— START Extracted text —

The period when the Muslims lived under Christian rule between the 13th and 17th centuries sparked my interest. How did that actually work? What were the Islamic influences upon the growing Christian population? And what remains today, in the local landscape where I live, and in this Valencian society, and in the Castilian Spanish language? I was already aware of many everyday words with an Arabic origin. The town’s mayor in Spanish is called the alcalde, from el-cadi, the Islamic community’s leader and judge Likewise in agriculture, there are words for water channels, boundaries of farming land, and basic working implements that derive from Arabic. Even the word for the game of chess is Arabic.

Two knights of the Order of Santiago playing “ajedrez” as it is still called today: the game of chess in Spain was learned from the Arabs.

— END Extracted text —

→ **Written task 1**:
In the passage on Muslim life under Christian rule, what is the Spanish word for a town's mayor derived from?
→ **Written task 2**:
Reproduce the passage on Muslim life under Christian rule between "The period when" and "chess is Arabic.", inclusive.

— START Data provided —

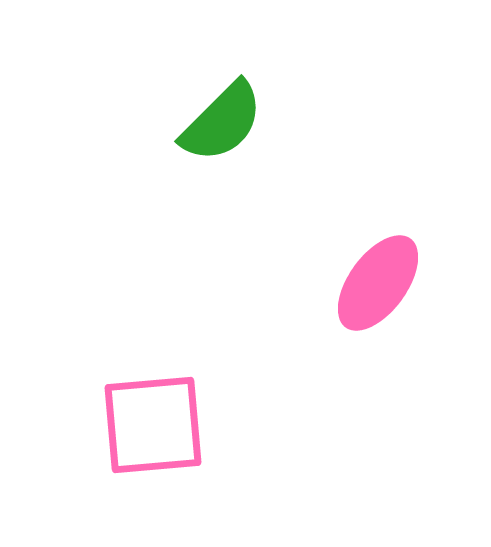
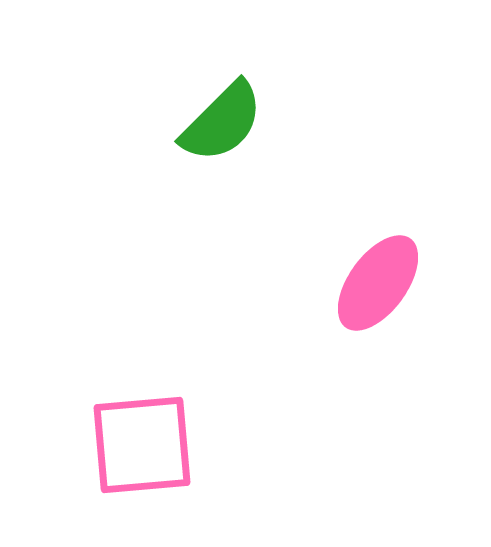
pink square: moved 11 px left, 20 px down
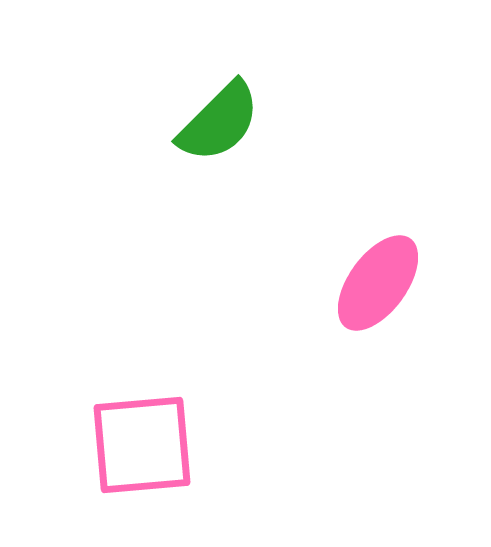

— END Data provided —
— START Data provided —

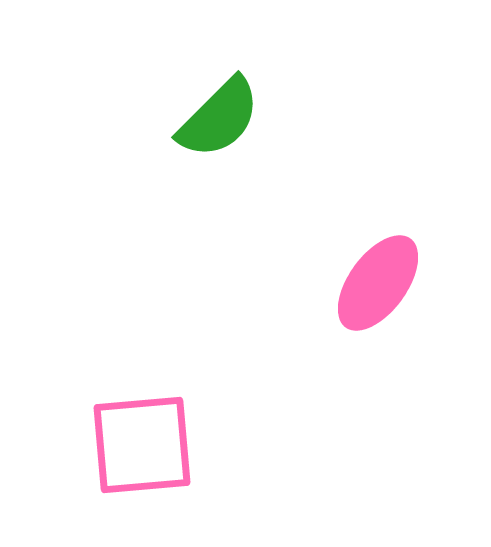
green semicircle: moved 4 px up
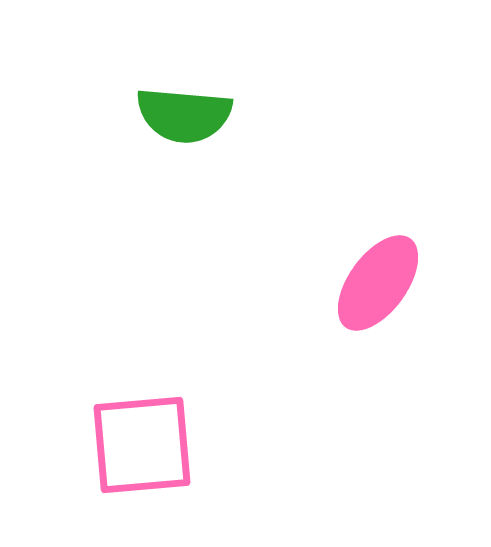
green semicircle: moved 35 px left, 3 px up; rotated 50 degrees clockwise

— END Data provided —

→ **Complete answer 1**:
It comes from el-cadi, the Islamic community's leader and judge.

→ **Complete answer 2**:
The period when the Muslims lived under Christian rule between the 13th and 17th centuries sparked my interest. How did that actually work? What were the Islamic influences upon the growing Christian population? And what remains today, in the local landscape where I live, and in this Valencian society, and in the Castilian Spanish language? I was already aware of many everyday words with an Arabic origin. The town’s mayor in Spanish is called the alcalde, from el-cadi, the Islamic community’s leader and judge Likewise in agriculture, there are words for water channels, boundaries of farming land, and basic working implements that derive from Arabic. Even the word for the game of chess is Arabic.